広宣流布に向かって進んでいこうと決意した時、その一念の中に絶対に崩れない幸福境涯が築かれている。これが「一経は極りたるなり」の意味である。そこに一切の功徳が雲集してくることは絶対である。
第五 「而自廻転(しかして自ずから廻転す)」の事
記の五に云わく「あるいは大論のごとし。経に『而自廻転』と云うは、身子の記を得るを聞いて、法性自然にして転じ、因果・依正・自他ことごとく転ずるを表す」。
御義口伝に云わく、草木成仏の証文に「而自廻転」の文を出だすなり。これ一念三千の依正体一の成仏を説き極めたるなり。草木成仏の証人とは、日蓮等の類い、南無妙法蓮華経と唱え奉るを指すなり。「廻転」とは、題目の五字なり。「自」とは、我ら行者のことなり。記の五の釈、能く能くこれを思うべし云々。
<講義より>
「而自廻転」とはつまり宿命転換のことである、と講義にありました。長い講義を一言でいうとそういうことです。
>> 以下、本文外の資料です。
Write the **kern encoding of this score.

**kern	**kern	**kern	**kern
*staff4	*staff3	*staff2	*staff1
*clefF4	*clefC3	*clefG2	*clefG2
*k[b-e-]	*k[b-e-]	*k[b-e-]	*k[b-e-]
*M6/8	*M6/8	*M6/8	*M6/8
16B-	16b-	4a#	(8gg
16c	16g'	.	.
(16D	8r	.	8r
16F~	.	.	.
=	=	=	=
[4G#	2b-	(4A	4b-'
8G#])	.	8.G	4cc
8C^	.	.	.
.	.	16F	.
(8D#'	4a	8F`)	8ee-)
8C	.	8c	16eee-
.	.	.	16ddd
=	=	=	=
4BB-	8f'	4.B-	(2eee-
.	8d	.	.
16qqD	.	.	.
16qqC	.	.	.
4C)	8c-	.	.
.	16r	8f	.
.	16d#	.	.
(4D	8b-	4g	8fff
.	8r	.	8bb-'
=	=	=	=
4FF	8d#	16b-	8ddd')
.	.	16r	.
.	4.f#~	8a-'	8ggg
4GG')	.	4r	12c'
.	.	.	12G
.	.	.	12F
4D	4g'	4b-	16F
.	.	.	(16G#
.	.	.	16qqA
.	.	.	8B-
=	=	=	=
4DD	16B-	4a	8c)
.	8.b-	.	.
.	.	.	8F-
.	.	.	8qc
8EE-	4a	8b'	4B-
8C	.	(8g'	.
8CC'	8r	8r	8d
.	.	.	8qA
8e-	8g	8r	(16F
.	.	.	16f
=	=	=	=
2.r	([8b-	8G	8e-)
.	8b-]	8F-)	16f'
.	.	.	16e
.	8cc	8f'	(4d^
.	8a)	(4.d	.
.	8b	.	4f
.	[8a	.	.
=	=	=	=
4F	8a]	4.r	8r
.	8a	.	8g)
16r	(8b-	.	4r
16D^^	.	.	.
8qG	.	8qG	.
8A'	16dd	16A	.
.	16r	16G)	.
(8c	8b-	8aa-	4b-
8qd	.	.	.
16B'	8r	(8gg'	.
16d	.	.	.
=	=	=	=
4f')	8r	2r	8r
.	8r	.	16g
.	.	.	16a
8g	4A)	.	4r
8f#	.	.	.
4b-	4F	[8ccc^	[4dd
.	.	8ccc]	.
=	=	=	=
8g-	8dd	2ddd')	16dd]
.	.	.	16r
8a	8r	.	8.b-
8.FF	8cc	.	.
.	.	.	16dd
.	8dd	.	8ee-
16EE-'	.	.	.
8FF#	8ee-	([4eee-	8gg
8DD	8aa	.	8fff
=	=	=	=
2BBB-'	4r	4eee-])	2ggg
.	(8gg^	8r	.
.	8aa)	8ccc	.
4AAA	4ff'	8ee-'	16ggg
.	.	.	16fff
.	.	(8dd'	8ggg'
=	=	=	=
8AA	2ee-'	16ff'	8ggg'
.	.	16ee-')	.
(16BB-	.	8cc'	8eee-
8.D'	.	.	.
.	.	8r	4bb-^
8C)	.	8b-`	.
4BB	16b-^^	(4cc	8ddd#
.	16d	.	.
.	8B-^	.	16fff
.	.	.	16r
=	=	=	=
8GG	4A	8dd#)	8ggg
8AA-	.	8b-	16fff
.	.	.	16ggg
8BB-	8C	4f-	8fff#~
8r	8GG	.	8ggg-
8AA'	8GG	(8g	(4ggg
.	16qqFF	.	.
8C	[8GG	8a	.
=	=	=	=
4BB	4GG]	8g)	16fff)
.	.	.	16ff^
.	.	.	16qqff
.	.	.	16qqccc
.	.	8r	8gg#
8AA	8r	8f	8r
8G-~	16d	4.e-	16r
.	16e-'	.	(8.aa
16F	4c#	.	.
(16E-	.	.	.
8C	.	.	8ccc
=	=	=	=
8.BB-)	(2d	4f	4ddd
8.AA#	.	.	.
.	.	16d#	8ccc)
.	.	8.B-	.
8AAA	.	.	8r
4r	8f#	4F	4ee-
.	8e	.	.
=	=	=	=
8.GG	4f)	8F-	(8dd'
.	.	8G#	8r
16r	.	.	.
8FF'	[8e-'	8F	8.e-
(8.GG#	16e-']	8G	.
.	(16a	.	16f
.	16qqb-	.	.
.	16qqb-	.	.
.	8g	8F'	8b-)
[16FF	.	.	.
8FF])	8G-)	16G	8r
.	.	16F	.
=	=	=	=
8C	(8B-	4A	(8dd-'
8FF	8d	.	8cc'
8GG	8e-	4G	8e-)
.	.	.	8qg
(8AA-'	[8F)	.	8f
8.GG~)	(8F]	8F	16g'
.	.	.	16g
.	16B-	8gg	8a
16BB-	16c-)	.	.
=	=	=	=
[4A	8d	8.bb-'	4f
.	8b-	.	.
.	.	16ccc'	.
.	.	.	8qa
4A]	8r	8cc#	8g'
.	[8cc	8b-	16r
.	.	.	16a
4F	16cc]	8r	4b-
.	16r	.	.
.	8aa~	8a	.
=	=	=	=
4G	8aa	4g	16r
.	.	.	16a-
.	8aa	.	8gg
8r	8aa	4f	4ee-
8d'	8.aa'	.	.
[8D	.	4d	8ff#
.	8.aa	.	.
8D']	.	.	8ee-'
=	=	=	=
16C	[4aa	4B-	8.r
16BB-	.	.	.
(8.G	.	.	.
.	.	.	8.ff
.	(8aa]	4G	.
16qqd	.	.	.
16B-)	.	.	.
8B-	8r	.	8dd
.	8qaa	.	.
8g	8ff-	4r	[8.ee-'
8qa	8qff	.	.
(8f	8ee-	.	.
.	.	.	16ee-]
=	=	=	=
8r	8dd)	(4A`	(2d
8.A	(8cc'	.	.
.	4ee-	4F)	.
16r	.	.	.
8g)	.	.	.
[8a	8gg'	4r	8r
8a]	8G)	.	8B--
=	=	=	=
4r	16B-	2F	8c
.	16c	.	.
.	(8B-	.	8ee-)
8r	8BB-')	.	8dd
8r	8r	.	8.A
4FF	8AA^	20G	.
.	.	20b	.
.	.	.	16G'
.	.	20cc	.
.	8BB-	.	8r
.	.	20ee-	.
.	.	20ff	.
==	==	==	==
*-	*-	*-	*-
宇宙の根源の南無妙法蓮華経という大生命を日蓮大聖人が一幅の御本尊に顕されて、それに境地冥合することで今まで積んできた悪しき宿命も善い宿命に転じることができる。環境を変え環境を支配していくことが「而自廻転」であるとも書かれている。戦争を平和に変えていくのも妙法の力であり「而自廻転」なのである、と。